Lagarde’s strategic review is the first since 2003 and will delve into a number of key issues ranging from the inflation target to tackling climate change.
The review could change the ECB’s main goal, which is to get inflation to below, but close to, two per cent.
In the press conference following the decision, Lagarde said: “We will not leave any stone unturned and how we measure inflation is clearly something we need to look at.”
A rethink has in part been prompted by the stubbornly low inflation of recent years. The latest reading the latest reading in November came in at an anaemic one per cent despite years of low rates and “quantitative easing” bond-buying.
Lagarde said climate change was an “important matter” to look at.

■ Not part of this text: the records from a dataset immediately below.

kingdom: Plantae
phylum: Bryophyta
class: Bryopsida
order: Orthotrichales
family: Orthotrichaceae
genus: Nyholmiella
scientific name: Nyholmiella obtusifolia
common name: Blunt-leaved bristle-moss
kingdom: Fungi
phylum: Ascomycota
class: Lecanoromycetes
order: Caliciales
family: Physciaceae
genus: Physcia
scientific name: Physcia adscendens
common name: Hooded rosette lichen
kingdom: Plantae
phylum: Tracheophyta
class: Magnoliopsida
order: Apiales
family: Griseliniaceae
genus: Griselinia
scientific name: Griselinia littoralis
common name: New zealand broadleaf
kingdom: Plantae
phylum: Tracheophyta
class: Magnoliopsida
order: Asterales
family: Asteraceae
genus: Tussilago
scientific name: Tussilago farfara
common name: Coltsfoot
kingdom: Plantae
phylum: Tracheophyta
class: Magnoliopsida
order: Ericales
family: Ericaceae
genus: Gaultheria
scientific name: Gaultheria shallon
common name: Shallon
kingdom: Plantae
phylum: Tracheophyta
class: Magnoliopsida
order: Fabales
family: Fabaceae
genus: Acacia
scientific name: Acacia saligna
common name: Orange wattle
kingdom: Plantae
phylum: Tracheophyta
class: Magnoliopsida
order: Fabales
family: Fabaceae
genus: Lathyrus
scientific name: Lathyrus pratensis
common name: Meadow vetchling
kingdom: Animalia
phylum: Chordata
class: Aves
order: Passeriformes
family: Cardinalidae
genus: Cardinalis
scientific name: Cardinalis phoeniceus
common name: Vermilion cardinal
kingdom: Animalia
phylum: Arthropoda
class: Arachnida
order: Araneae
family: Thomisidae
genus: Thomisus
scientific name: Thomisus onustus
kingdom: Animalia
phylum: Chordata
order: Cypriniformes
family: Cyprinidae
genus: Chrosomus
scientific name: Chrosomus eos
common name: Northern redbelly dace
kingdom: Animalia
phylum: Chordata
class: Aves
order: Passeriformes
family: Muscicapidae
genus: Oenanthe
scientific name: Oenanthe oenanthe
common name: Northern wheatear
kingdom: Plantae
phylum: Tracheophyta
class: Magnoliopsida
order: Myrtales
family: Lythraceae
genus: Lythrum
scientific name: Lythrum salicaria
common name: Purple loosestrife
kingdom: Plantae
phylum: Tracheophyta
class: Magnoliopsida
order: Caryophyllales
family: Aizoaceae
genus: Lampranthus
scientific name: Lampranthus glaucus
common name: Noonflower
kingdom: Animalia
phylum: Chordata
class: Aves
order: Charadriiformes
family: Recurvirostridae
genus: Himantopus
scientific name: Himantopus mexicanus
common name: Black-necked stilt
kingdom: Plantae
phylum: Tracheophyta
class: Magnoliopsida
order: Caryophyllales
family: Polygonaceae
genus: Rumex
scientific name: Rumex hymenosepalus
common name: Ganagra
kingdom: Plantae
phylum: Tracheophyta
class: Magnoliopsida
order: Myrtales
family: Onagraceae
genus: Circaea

The issue will be hotly debated, as some governing council members such as Germany’s Jens Weidmann oppose more radical measures like attempting to redirect bond-buying towards green goals.
Rock-bottom rates
Alongside the announcement of the review, the ECB held its deposit rate at minus 0.5 per cent and its main refinancing rate at zero per cent. On bond-buying, it said: “The governing council will continue to make net purchases… at a monthly pace of €20bn [£16.9bn].”
Paul Donovan, chief economist at UBS Wealth Management, said the review will be closely watched for signs of the EU’s approach to rates. “Negative interest rates do not really work in the longer term,” he said. “Investors will want to know if the ECB will reflect that in its review.”
Interest rates are at their lowest-ever point as the Bank strives to kickstart the Eurozone economy. The IMF has predicted that the euro area grew 1.2 per cent in 2019, the slowest rate since the sovereign debt crisis in the early 2010s.
In her press conference following the decision, Lagarde said things had become marginally better since the last meeting. “Incoming economic data and survey information point to some stabilisation in euro area growth dynamics,” she said.
She said the risks to the Eurozone’s outlook “have become less pronounced as some of the uncertainty surrounding international trade is receding”, in a reference to the “phase one” US-China trade deal struck last week.
The negative deposit rate means banks are charged for keeping their money in the ECB’s digital vaults. It is designed to encourage banks to lend their cash but has prompted protests from major Eurozone lenders who have said it hurts their profitability.
Earlier today, Deutsche Bank chief executive Christian Sewing said negative rates were hurting society, damaging banks and increasing inequality.
The ECB said rates will stay “at their present or lower levels until it has seen the inflation outlook robustly converge to a level sufficiently close to, but below, per cent”.